Gaston Leroux: The Mystery of the Yellow Room

CHAPTER 19: Rouletabille Invites Me to Breakfast at the Donjon Inn

It was not until later that Rouletabille sent me the note-book in which he had written at length the story of the phenomenon of the inexplicable gallery. On the day I arrived at the Glandier and joined him in his room, he recounted to me, with the greatest detail, all that I have now related, telling me also how he had spent several hours in Paris where he had learned nothing that could be of any help to him.

The event of the inexplicable gallery had occurred on the night etween the 29th and 30th of October, that is to say, three days before my return to the chateau. It was on the 2nd of November, then, that I went back to the Glandier, summoned there by my friend's telegram, and taking the revolvers with me.

I am now in Rouletabille's room and he has finished his recital.

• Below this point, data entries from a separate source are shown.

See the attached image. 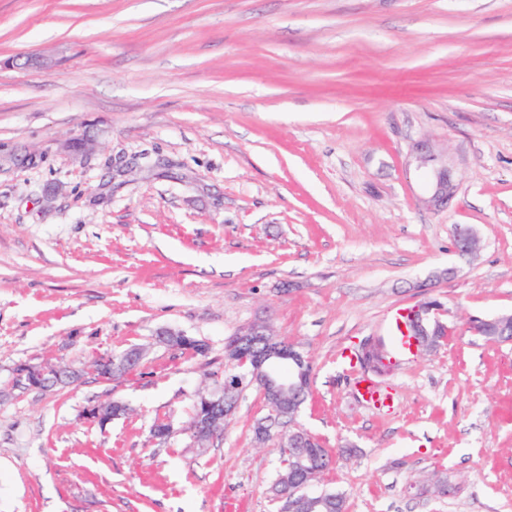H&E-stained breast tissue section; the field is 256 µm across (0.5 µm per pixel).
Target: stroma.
<instances>
[{"label": "stroma", "instance_id": "1", "mask_svg": "<svg viewBox=\"0 0 512 512\" xmlns=\"http://www.w3.org/2000/svg\"><path fill=\"white\" fill-rule=\"evenodd\" d=\"M34 54L52 66H17ZM420 141L448 206L423 202ZM431 300L441 345L387 379L392 408L360 399L350 348ZM504 311L512 0H0V512H280L257 385L210 447L189 434L258 322L312 363L298 421L346 512H512V342L469 328ZM133 346L99 379L96 357ZM50 364L84 375L15 378ZM107 399L128 411L102 427ZM436 474L451 495L424 491ZM411 155L417 162L418 168L428 167L429 165L432 167V189L429 196L423 199V202L435 208L448 205V201L455 194V186L448 163L433 154L427 144L423 142L416 143L412 147ZM43 368L44 367L28 365L20 366L16 372V379L30 388L43 391L50 390L58 386V384L61 383L60 379H58L56 386L50 387L49 381L44 378L46 371Z\"/></svg>", "mask_w": 512, "mask_h": 512}]
</instances>
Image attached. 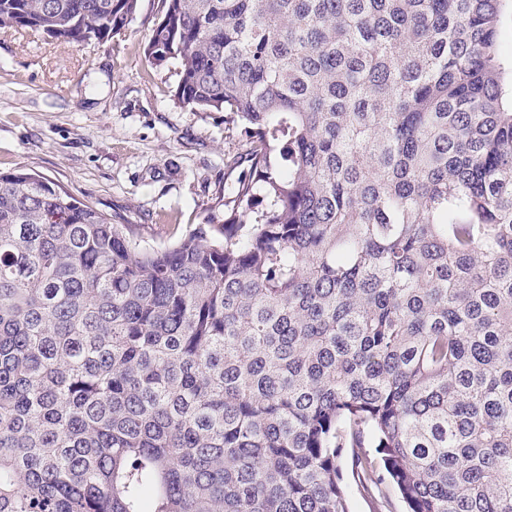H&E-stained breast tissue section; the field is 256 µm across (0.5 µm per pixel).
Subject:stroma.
Returning <instances> with one entry per match:
<instances>
[{"label":"stroma","mask_w":512,"mask_h":512,"mask_svg":"<svg viewBox=\"0 0 512 512\" xmlns=\"http://www.w3.org/2000/svg\"><path fill=\"white\" fill-rule=\"evenodd\" d=\"M162 0H140L111 40L73 47L0 30V171L62 185L159 246L224 211L247 140L220 112H194L143 55Z\"/></svg>","instance_id":"1"}]
</instances>
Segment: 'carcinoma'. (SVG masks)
<instances>
[{"label":"carcinoma","mask_w":512,"mask_h":512,"mask_svg":"<svg viewBox=\"0 0 512 512\" xmlns=\"http://www.w3.org/2000/svg\"><path fill=\"white\" fill-rule=\"evenodd\" d=\"M251 148L163 245L0 172V512H512V0H162ZM139 0H0L80 47ZM345 484L350 512H386L388 510L401 512L403 510L402 503L393 489H389L386 495L388 509H381L379 501L365 496L347 470Z\"/></svg>","instance_id":"carcinoma-1"}]
</instances>
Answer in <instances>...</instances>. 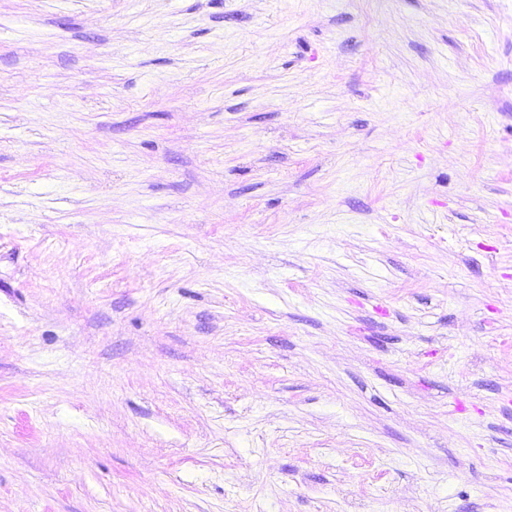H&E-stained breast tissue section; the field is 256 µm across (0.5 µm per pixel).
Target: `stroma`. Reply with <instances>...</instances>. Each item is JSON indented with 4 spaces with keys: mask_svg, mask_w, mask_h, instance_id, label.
Returning <instances> with one entry per match:
<instances>
[{
    "mask_svg": "<svg viewBox=\"0 0 512 512\" xmlns=\"http://www.w3.org/2000/svg\"><path fill=\"white\" fill-rule=\"evenodd\" d=\"M0 512H512V0H0Z\"/></svg>",
    "mask_w": 512,
    "mask_h": 512,
    "instance_id": "stroma-1",
    "label": "stroma"
}]
</instances>
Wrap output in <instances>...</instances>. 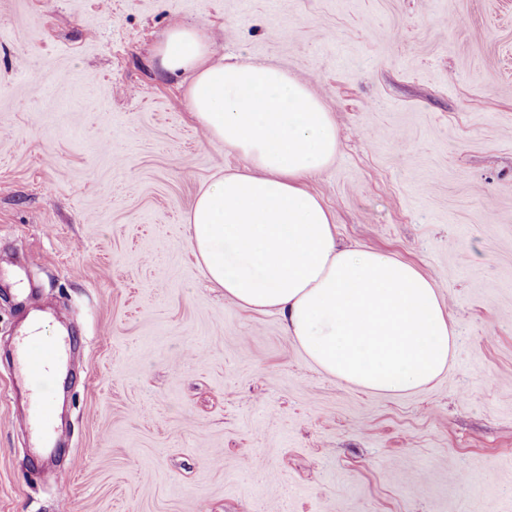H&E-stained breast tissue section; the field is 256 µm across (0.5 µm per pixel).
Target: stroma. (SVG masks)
<instances>
[{
	"label": "stroma",
	"mask_w": 512,
	"mask_h": 512,
	"mask_svg": "<svg viewBox=\"0 0 512 512\" xmlns=\"http://www.w3.org/2000/svg\"><path fill=\"white\" fill-rule=\"evenodd\" d=\"M176 24L331 112L336 158L303 185L342 247L436 282L456 344L430 385L339 382L206 279L185 217L247 162L158 67ZM38 314L80 338L50 483L8 363ZM275 503L512 512V0H0V512Z\"/></svg>",
	"instance_id": "obj_1"
}]
</instances>
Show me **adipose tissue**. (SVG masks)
I'll use <instances>...</instances> for the list:
<instances>
[{
  "instance_id": "obj_1",
  "label": "adipose tissue",
  "mask_w": 512,
  "mask_h": 512,
  "mask_svg": "<svg viewBox=\"0 0 512 512\" xmlns=\"http://www.w3.org/2000/svg\"><path fill=\"white\" fill-rule=\"evenodd\" d=\"M213 55L205 30L185 24L157 51L162 71L191 75L207 137L249 163L201 189L187 217L206 277L237 306L280 314L288 336L340 381L387 394L430 384L454 343L435 282L391 255L339 248L331 211L300 183L336 157L330 112L280 67Z\"/></svg>"
}]
</instances>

While he had been telling me the story I noticed him continually rubbing the glass of the eyeglasses he had found on the side table. >From the evident pleasure he was taking in handling them I felt they must be one of those sensible evidences destined to enter what he had called the circle of the right end of his reason. That strange and unique way of his, to express himself in terms wonderfully adequate for his thoughts, no longer surprised me. It was often necessary to know his thought to understand the terms he used; and it was not easy to penetrate into Rouletabille's thinking.

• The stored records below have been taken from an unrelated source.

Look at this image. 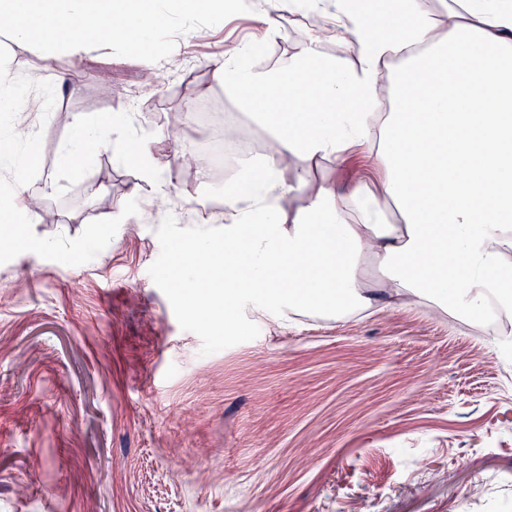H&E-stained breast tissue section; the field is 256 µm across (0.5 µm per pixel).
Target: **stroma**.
<instances>
[{"mask_svg":"<svg viewBox=\"0 0 512 512\" xmlns=\"http://www.w3.org/2000/svg\"><path fill=\"white\" fill-rule=\"evenodd\" d=\"M255 69L287 61L320 29L311 12L281 13ZM161 36L167 69L141 47L89 45L74 91L65 48L0 42L18 91L45 112H0V142L33 127L42 195L30 223L0 210V512H512V352L437 307L391 298L377 270L373 300L339 319L316 311L225 326L171 287L184 240L223 245L224 224L182 210L224 196L244 163L277 157L285 182L343 177L334 160L278 154L268 128L214 75L225 43L259 33L252 13L177 17ZM128 89L134 110L112 95ZM192 99L238 131L207 178L208 120L179 132L169 117ZM129 111L130 126L174 134L157 160L171 168L166 212L135 197V167L112 147L90 154L81 179L60 160L78 146L76 118L94 125ZM482 484L481 497L471 495Z\"/></svg>","mask_w":512,"mask_h":512,"instance_id":"35a3bbf8","label":"stroma"}]
</instances>
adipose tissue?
Returning <instances> with one entry per match:
<instances>
[{"label":"adipose tissue","instance_id":"ef3b65f1","mask_svg":"<svg viewBox=\"0 0 512 512\" xmlns=\"http://www.w3.org/2000/svg\"><path fill=\"white\" fill-rule=\"evenodd\" d=\"M262 0L258 17L317 11L331 33L353 51L343 68L323 52L322 37L306 34L288 62L257 70L249 43L227 46L214 76L270 126L283 151L304 160L346 164L362 151L368 165L358 177L316 184L296 176L303 204L285 218L279 200L288 187L276 161L249 165L224 186V244L204 240L187 248L208 254L204 286L187 282L201 303L224 299L225 319L246 305L280 315L317 310L350 314L368 306L361 282L369 264L392 296L452 310L474 322L489 303L512 316V0ZM145 29L165 22L158 0H17L0 8V35L23 44L34 31L58 34L71 56L84 39L69 29L79 20L112 45L135 40L125 21ZM446 35H439L440 26ZM401 59L388 72L392 59ZM389 80L387 106L377 99ZM481 108H474V99ZM86 148L114 145L117 163L140 170L134 195L163 201L167 167L152 156L153 137L128 134L126 121L108 116L80 127ZM30 125L14 126L11 150L0 163L11 177V221L28 223L33 210L24 182Z\"/></svg>","mask_w":512,"mask_h":512}]
</instances>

This lad's brain was one of the most curious things I have ever observed. Rouletabille went on the even tenor of his way without suspecting the astonishment and even bewilderment he roused in others. I am sure he was not himself in the least conscious of the originality of his genius. He was himself and at ease wherever he happened to be.

When he had finished his recital he asked me what I thought of it. I replied that I was much puzzled by his question. Then he begged me to try, in my turn, to take my reason in hand "by the right end."